The exhibition also provides a unique opportunity to see the new works made specially for it, including I’ll Be Your Mirror , a giant Venetian mask made of mirrors framed in bronze; Solitaire , a monumental engagement ring made out of gilded wheelrims and glass whisky tumblers; and other works from the Urinals , Crochet Paintings and Bordalos series. Once again, these pieces explore female identity in different ways, such as the humorous appropriation of images by Marcel Duchamp and the ceramics of the Portuguese artist Bordalo Pinheiro, which Vasconcelos covers with crochet work. The artist also uses crochet to make soft, voluminous parodies of epic paintings which she then exhibits in gilt frames.

Egeria
The exhibition includes an enormous work from the Valkyries series made exclusively for the Atrium of the Guggenheim Museum Bilbao. There it will engage in dialogue with Frank Gehry’s complex spaces, undoubtedly making it one of the great attractions of the show. Vasconcelos’s Valkyries , named after the divinities of Nordic mythology, form what is now a large series of pieces with a bulbous and tentacular appearance that expand in long brightly-colored extensions through the spaces they are displayed in.

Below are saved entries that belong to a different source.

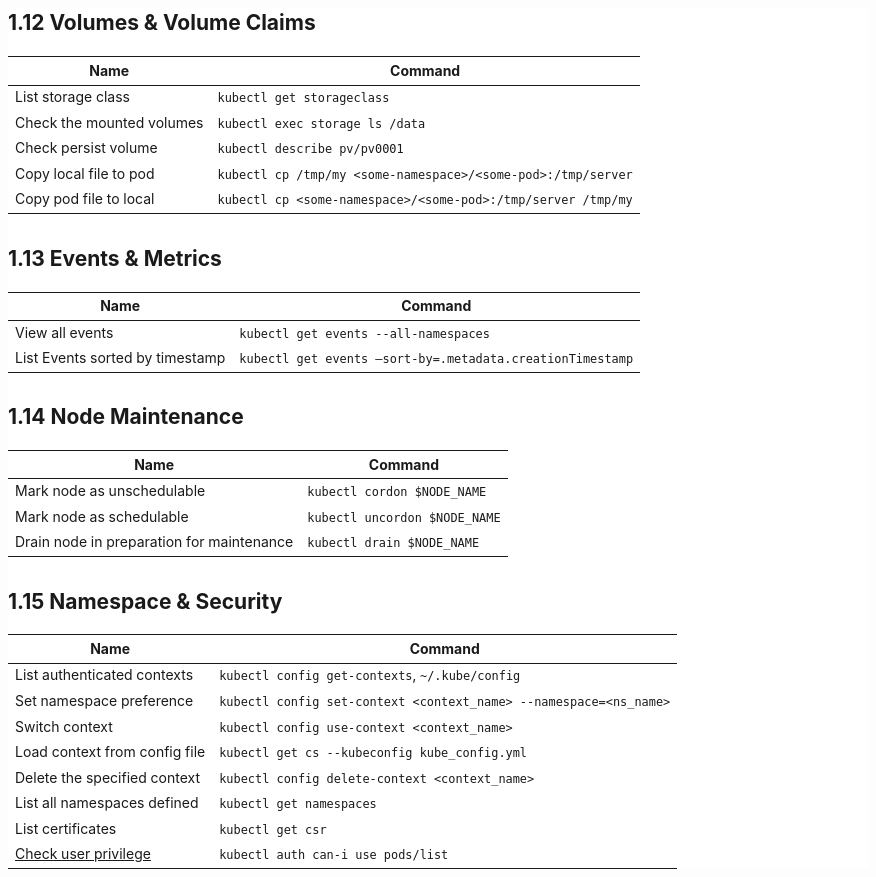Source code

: ## 1.12 Volumes & Volume Claims

| Name                      | Command                                                      |
| ------------------------- | ------------------------------------------------------------ |
| List storage class        | `kubectl get storageclass`                                   |
| Check the mounted volumes | `kubectl exec storage ls /data`                              |
| Check persist volume      | `kubectl describe pv/pv0001`                                 |
| Copy local file to pod    | `kubectl cp /tmp/my <some-namespace>/<some-pod>:/tmp/server` |
| Copy pod file to local    | `kubectl cp <some-namespace>/<some-pod>:/tmp/server /tmp/my` |

## 1.13 Events & Metrics

| Name                            | Command                                                 |
| ------------------------------- | ------------------------------------------------------- |
| View all events                 | `kubectl get events --all-namespaces`                   |
| List Events sorted by timestamp | `kubectl get events –sort-by=.metadata.creationTimestamp` |

## 1.14 Node Maintenance

| Name                                      | Command                       |
| ----------------------------------------- | ----------------------------- |
| Mark node as unschedulable                | `kubectl cordon $NODE_NAME`   |
| Mark node as schedulable                  | `kubectl uncordon $NODE_NAME` |
| Drain node in preparation for maintenance | `kubectl drain $NODE_NAME`    |

## 1.15 Namespace & Security

| Name                                                         | Command                                                      |
| ------------------------------------------------------------ | ------------------------------------------------------------ |
| List authenticated contexts                                  | `kubectl config get-contexts`, `~/.kube/config`              |
| Set namespace preference                                     | `kubectl config set-context <context_name> --namespace=<ns_name>` |
| Switch context                                               | `kubectl config use-context <context_name>`                  |
| Load context from config file                                | `kubectl get cs --kubeconfig kube_config.yml`                |
| Delete the specified context                                 | `kubectl config delete-context <context_name>`               |
| List all namespaces defined                                  | `kubectl get namespaces`                                     |
| List certificates                                            | `kubectl get csr`                                            |
| [Check user privilege](https://kubernetes.io/docs/concepts/policy/pod-security-policy/) | `kubectl auth can-i use pods/list`                           |
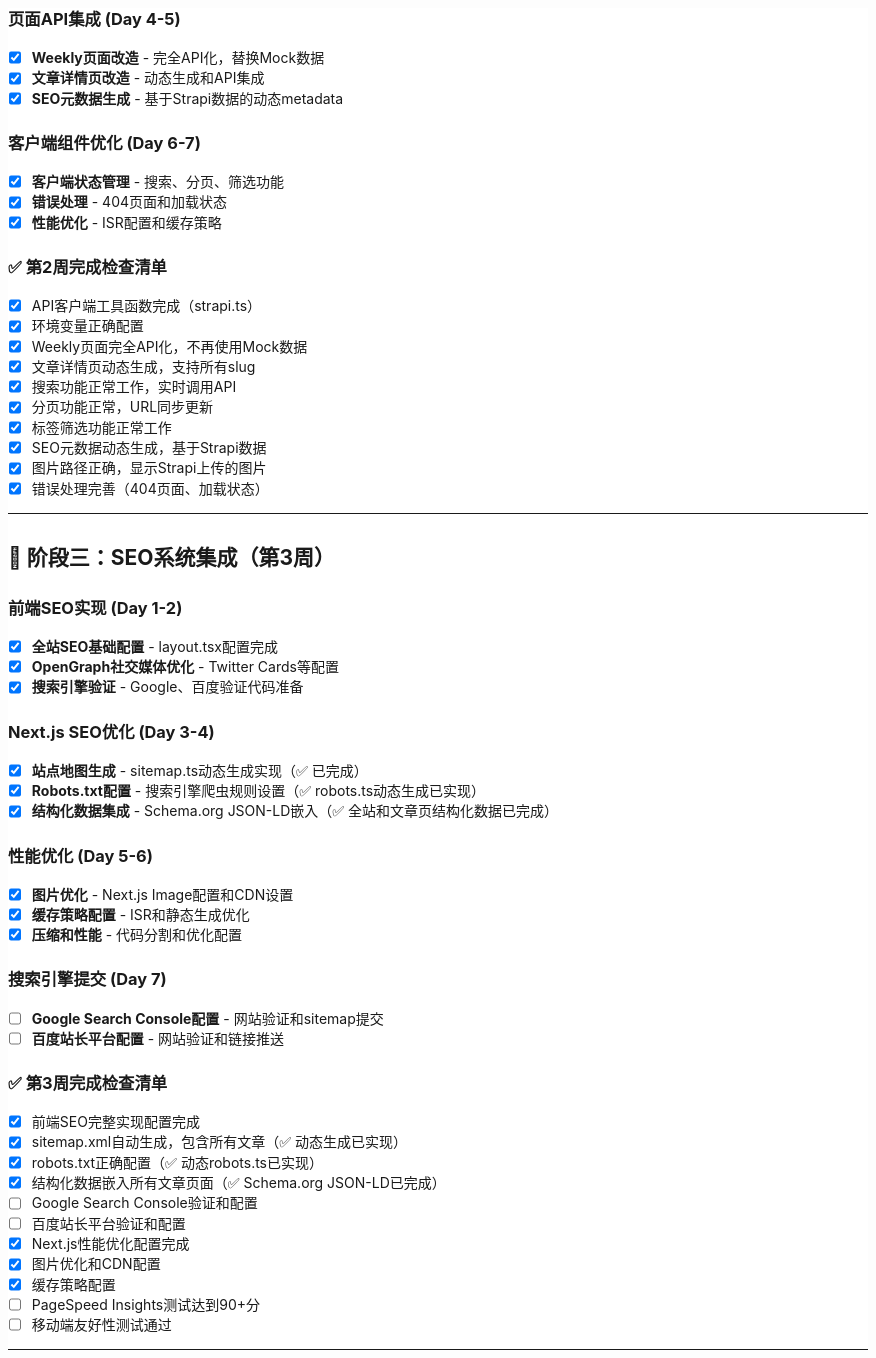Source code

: ### 页面API集成 (Day 4-5)
- [x] **Weekly页面改造** - 完全API化，替换Mock数据
- [x] **文章详情页改造** - 动态生成和API集成
- [x] **SEO元数据生成** - 基于Strapi数据的动态metadata

### 客户端组件优化 (Day 6-7)
- [x] **客户端状态管理** - 搜索、分页、筛选功能
- [x] **错误处理** - 404页面和加载状态
- [x] **性能优化** - ISR配置和缓存策略

### ✅ 第2周完成检查清单
- [x] API客户端工具函数完成（strapi.ts）
- [x] 环境变量正确配置
- [x] Weekly页面完全API化，不再使用Mock数据
- [x] 文章详情页动态生成，支持所有slug
- [x] 搜索功能正常工作，实时调用API
- [x] 分页功能正常，URL同步更新
- [x] 标签筛选功能正常工作
- [x] SEO元数据动态生成，基于Strapi数据
- [x] 图片路径正确，显示Strapi上传的图片
- [x] 错误处理完善（404页面、加载状态）

---

## 📅 阶段三：SEO系统集成（第3周）

### 前端SEO实现 (Day 1-2)
- [x] **全站SEO基础配置** - layout.tsx配置完成
- [x] **OpenGraph社交媒体优化** - Twitter Cards等配置
- [x] **搜索引擎验证** - Google、百度验证代码准备

### Next.js SEO优化 (Day 3-4)
- [x] **站点地图生成** - sitemap.ts动态生成实现（✅ 已完成）
- [x] **Robots.txt配置** - 搜索引擎爬虫规则设置（✅ robots.ts动态生成已实现）
- [x] **结构化数据集成** - Schema.org JSON-LD嵌入（✅ 全站和文章页结构化数据已完成）

### 性能优化 (Day 5-6)
- [x] **图片优化** - Next.js Image配置和CDN设置
- [x] **缓存策略配置** - ISR和静态生成优化
- [x] **压缩和性能** - 代码分割和优化配置

### 搜索引擎提交 (Day 7)
- [ ] **Google Search Console配置** - 网站验证和sitemap提交
- [ ] **百度站长平台配置** - 网站验证和链接推送

### ✅ 第3周完成检查清单
- [x] 前端SEO完整实现配置完成
- [x] sitemap.xml自动生成，包含所有文章（✅ 动态生成已实现）
- [x] robots.txt正确配置（✅ 动态robots.ts已实现）
- [x] 结构化数据嵌入所有文章页面（✅ Schema.org JSON-LD已完成）
- [ ] Google Search Console验证和配置
- [ ] 百度站长平台验证和配置
- [x] Next.js性能优化配置完成
- [x] 图片优化和CDN配置
- [x] 缓存策略配置
- [ ] PageSpeed Insights测试达到90+分
- [ ] 移动端友好性测试通过

---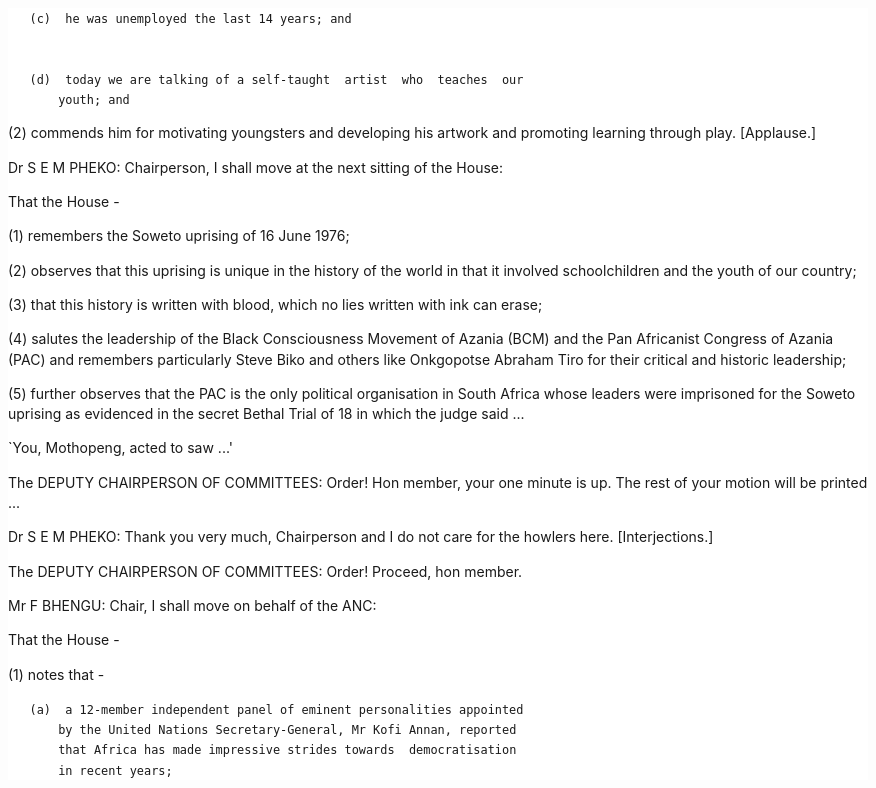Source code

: 
       (c)  he was unemployed the last 14 years; and


       (d)  today we are talking of a self-taught  artist  who  teaches  our
           youth; and


  (2) commends him for motivating youngsters and developing his artwork and
       promoting learning through play.
[Applause.]

Dr S E M PHEKO: Chairperson, I shall move at the next sitting of the House:


  That the House -


  (1) remembers the Soweto uprising of 16 June 1976;


  (2) observes that this uprising is unique in the history of the world  in
       that it involved schoolchildren and the youth of our country;


  (3) that this history is written with blood, which no lies  written  with
       ink can erase;


  (4) salutes the leadership of the Black Consciousness Movement of  Azania
       (BCM) and the Pan Africanist Congress of Azania (PAC)  and  remembers
       particularly Steve Biko and others like Onkgopotse Abraham  Tiro  for
       their critical and historic leadership;


  (5) further observes that the PAC is the only political  organisation  in
       South Africa whose leaders were imprisoned for the Soweto uprising as
       evidenced in the secret Bethal Trial of 18 in which  the  judge  said
       ...


  `You, Mothopeng, acted to saw ...'

The DEPUTY CHAIRPERSON OF COMMITTEES: Order! Hon member, your one minute  is
up. The rest of your motion will be printed ...

Dr S E M PHEKO: Thank you very much, Chairperson and I do not care  for  the
howlers here. [Interjections.]

The DEPUTY CHAIRPERSON OF COMMITTEES: Order! Proceed, hon member.

Mr F BHENGU: Chair, I shall move on behalf of the ANC:


  That the House -


  (1) notes that -


       (a)  a 12-member independent panel of eminent personalities appointed
           by the United Nations Secretary-General, Mr Kofi Annan, reported
           that Africa has made impressive strides towards  democratisation
           in recent years;
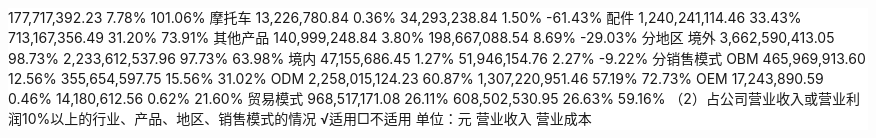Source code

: 177,717,392.23
7.78%
101.06%
摩托车
13,226,780.84
0.36%
34,293,238.84
1.50%
-61.43%
配件
1,240,241,114.46
33.43%
713,167,356.49
31.20%
73.91%
其他产品
140,999,248.84
3.80%
198,667,088.54
8.69%
-29.03%
分地区
境外
3,662,590,413.05
98.73%
2,233,612,537.96
97.73%
63.98%
境内
47,155,686.45
1.27%
51,946,154.76
2.27%
-9.22%
分销售模式
OBM
465,969,913.60
12.56%
355,654,597.75
15.56%
31.02%
ODM
2,258,015,124.23
60.87%
1,307,220,951.46
57.19%
72.73%
OEM
17,243,890.59
0.46%
14,180,612.56
0.62%
21.60%
贸易模式
968,517,171.08
26.11%
608,502,530.95
26.63%
59.16%
（2）占公司营业收入或营业利润10%以上的行业、产品、地区、销售模式的情况
√适用□不适用
单位：元
营业收入
营业成本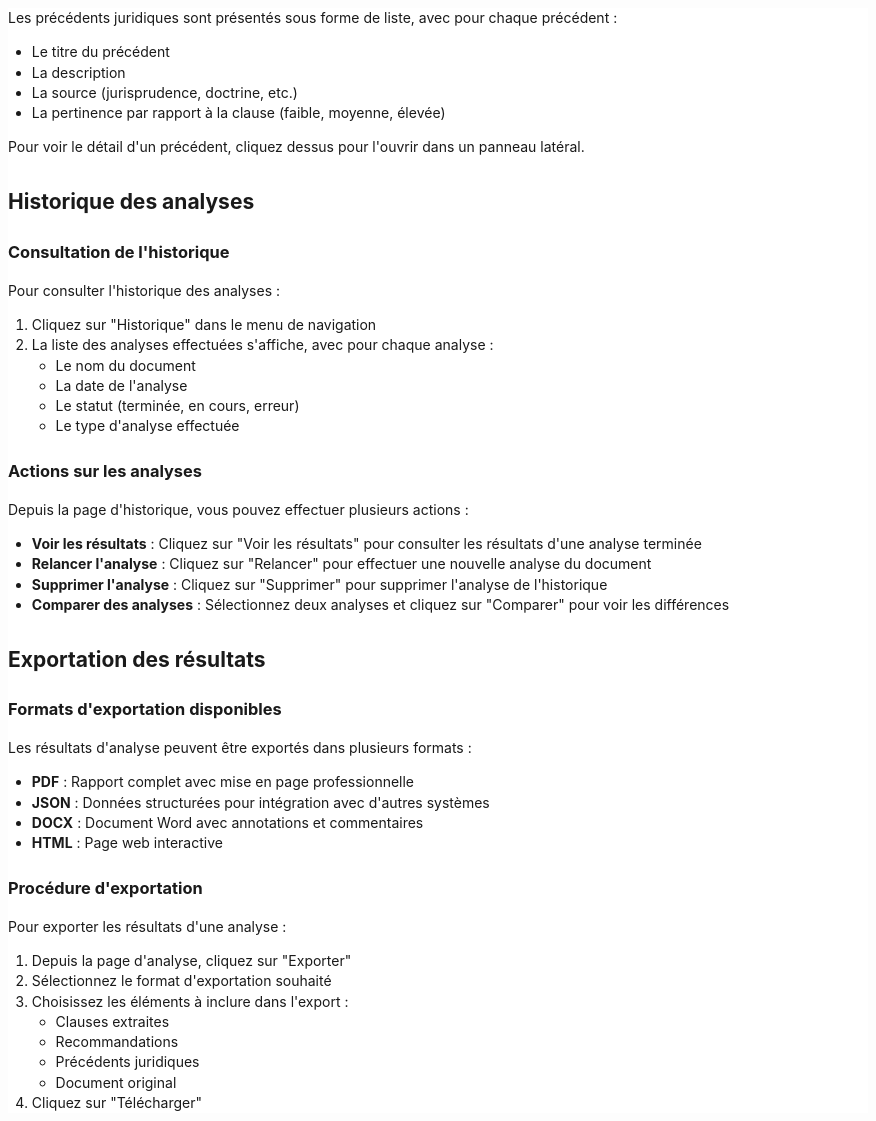 Les précédents juridiques sont présentés sous forme de liste, avec pour chaque précédent :

- Le titre du précédent
- La description
- La source (jurisprudence, doctrine, etc.)
- La pertinence par rapport à la clause (faible, moyenne, élevée)

Pour voir le détail d'un précédent, cliquez dessus pour l'ouvrir dans un panneau latéral.

## Historique des analyses

### Consultation de l'historique

Pour consulter l'historique des analyses :

1. Cliquez sur "Historique" dans le menu de navigation
2. La liste des analyses effectuées s'affiche, avec pour chaque analyse :
   - Le nom du document
   - La date de l'analyse
   - Le statut (terminée, en cours, erreur)
   - Le type d'analyse effectuée

### Actions sur les analyses

Depuis la page d'historique, vous pouvez effectuer plusieurs actions :

- **Voir les résultats** : Cliquez sur "Voir les résultats" pour consulter les résultats d'une analyse terminée
- **Relancer l'analyse** : Cliquez sur "Relancer" pour effectuer une nouvelle analyse du document
- **Supprimer l'analyse** : Cliquez sur "Supprimer" pour supprimer l'analyse de l'historique
- **Comparer des analyses** : Sélectionnez deux analyses et cliquez sur "Comparer" pour voir les différences

## Exportation des résultats

### Formats d'exportation disponibles

Les résultats d'analyse peuvent être exportés dans plusieurs formats :

- **PDF** : Rapport complet avec mise en page professionnelle
- **JSON** : Données structurées pour intégration avec d'autres systèmes
- **DOCX** : Document Word avec annotations et commentaires
- **HTML** : Page web interactive

### Procédure d'exportation

Pour exporter les résultats d'une analyse :

1. Depuis la page d'analyse, cliquez sur "Exporter"
2. Sélectionnez le format d'exportation souhaité
3. Choisissez les éléments à inclure dans l'export :
   - Clauses extraites
   - Recommandations
   - Précédents juridiques
   - Document original
4. Cliquez sur "Télécharger"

These works, made in a mixture of fabrics, textures and colors, seem to grow like plants, becoming a metaphor for the occupation of museums by women.

I’ll Be Your Mirror
The work that gives the exhibition its title is an enormous and surprising Venetian mask created with mirrors overlapping like scales, each with a richly ornamented frame designed by the artist herself. Visitors are invited to look through the Gulliver-like mask from the inside or the outside, but at no point do they lose sight of their own image reflected in the many mirrors that make it up. The title is taken from the song I’ll Be Your Mirror , written by Lou Reed and performed by The Velvet Underground and Nico, whose promise is to reflect the true “self” like a mirror. It also shares territory with The Mirror , a short story by the Brazilian writer Machado de Assis; with the reflected image of the poem “I took off the mask and looked at myself in the mirror” by Fernando Pessoa, a master of the use of masks; and also with Jung’s analytical psychology, and particularly the process of individuation which leads to each person’s individuality and integrity, and the conciliation between the collective and personal unconscious once we have become aware of them.

Solitaire
Desire lies at the heart of the artistic concept of this work, in which gilded wheelrims from luxury cars form the circle of an enormous ring crowned by an inverted pyramid of whisky tumblers representing a giant diamond. The whole thing forms an engagement ring, also known as a “solitaire”, possibly one of the most desired objects in the world. The artist operates like an alchemist of everyday life, transforming the objects and clichés of the consumer society into open artworks laden with meaning. She thus resorts to common objects and multiplies them to create another object that is equally recognizable to all. This work makes use of the same strategy, combining two of the most stereotyped symbols of feminine and masculine desire respectively —diamonds and luxury cars— in the form of a gigantic engagement ring. From micro to macro, Vasconcelos offers us multiple dimensions that reflect a singular vision of the world, where the ever-present desire is investigated in relation to consumerism, one of the salient characteristics of the contemporary world.